At Lending Bee, we build refinance planning into the initial mortgage conversation. If you’re buying now with a higher rate, we’ll monitor market shifts and notify you when a refinance could save money. We also make sure the original loan product doesn’t include costly prepayment penalties or refinancing restrictions.
Breaking the Rate-Lock Gridlock
Many current homeowners are hesitant to sell because they’re “locked in” to ultra-low mortgage rates from past years. But as prices cool and inventory grows, more of these owners may decide to list—bringing even more inventory into the market. This shift could increase options for buyers and create better comps for appraisals.
We help clients prepare to act quickly when attractive refinance or purchase opportunities arise, especially when inventory surges further.

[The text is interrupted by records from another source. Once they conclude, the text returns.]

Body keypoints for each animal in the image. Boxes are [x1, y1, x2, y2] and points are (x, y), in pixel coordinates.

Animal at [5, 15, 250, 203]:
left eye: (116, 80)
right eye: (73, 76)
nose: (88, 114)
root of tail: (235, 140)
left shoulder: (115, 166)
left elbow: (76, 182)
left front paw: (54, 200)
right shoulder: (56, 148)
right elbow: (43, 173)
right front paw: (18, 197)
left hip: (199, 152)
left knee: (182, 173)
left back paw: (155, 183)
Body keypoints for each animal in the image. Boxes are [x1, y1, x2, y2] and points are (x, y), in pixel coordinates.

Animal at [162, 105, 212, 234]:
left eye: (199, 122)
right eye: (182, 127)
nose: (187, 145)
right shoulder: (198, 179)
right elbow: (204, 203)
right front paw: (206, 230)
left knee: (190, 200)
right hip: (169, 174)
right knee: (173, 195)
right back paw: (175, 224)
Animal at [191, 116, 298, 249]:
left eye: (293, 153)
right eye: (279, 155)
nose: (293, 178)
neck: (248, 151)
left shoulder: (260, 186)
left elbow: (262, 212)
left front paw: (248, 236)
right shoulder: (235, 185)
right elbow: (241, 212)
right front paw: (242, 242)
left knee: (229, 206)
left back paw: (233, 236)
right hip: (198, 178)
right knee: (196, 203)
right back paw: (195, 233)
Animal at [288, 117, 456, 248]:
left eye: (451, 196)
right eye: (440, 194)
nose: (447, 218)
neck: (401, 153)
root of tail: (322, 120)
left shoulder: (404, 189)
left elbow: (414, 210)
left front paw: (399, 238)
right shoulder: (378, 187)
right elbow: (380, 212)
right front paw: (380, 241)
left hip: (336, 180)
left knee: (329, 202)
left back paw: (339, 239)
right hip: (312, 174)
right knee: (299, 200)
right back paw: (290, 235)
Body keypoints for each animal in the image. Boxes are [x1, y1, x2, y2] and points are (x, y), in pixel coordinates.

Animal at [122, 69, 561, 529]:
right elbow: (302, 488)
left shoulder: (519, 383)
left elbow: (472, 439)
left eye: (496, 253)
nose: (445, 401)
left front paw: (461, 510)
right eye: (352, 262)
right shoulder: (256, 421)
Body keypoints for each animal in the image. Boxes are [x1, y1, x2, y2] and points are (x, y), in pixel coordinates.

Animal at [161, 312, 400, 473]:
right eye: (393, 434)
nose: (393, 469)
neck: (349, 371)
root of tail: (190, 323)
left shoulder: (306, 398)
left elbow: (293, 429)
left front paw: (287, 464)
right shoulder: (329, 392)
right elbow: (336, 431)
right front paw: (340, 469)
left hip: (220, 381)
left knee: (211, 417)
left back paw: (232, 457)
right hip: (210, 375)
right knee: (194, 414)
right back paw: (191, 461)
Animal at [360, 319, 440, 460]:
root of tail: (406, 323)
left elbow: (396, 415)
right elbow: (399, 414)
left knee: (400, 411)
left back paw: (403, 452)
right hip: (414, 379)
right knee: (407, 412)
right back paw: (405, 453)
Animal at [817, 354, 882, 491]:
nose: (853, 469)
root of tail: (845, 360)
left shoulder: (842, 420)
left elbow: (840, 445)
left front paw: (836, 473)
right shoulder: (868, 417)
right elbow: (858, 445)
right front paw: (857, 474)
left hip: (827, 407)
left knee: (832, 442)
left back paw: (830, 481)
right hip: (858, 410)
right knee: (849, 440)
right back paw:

Tailored Mortgage Solutions from Lending Bee
Every buyer is different. That’s why Lending Bee offers personalized guidance at every stage of the mortgage process. We help clients:
- Compare fixed-rate vs. adjustable-rate mortgages based on timing and budget
- Evaluate whether jumbo, conforming, FHA, or VA loans make the most sense
- Use seller concessions to offset costs or lower interest rates
- Lock in rates early and refinance later if the market improves
- Stay informed on San Diego’s market trends and mortgage rate forecasts
Our team stays ahead of the data so our clients can make smart decisions without stress. Rising inventory creates opportunity—but only for those who are prepared.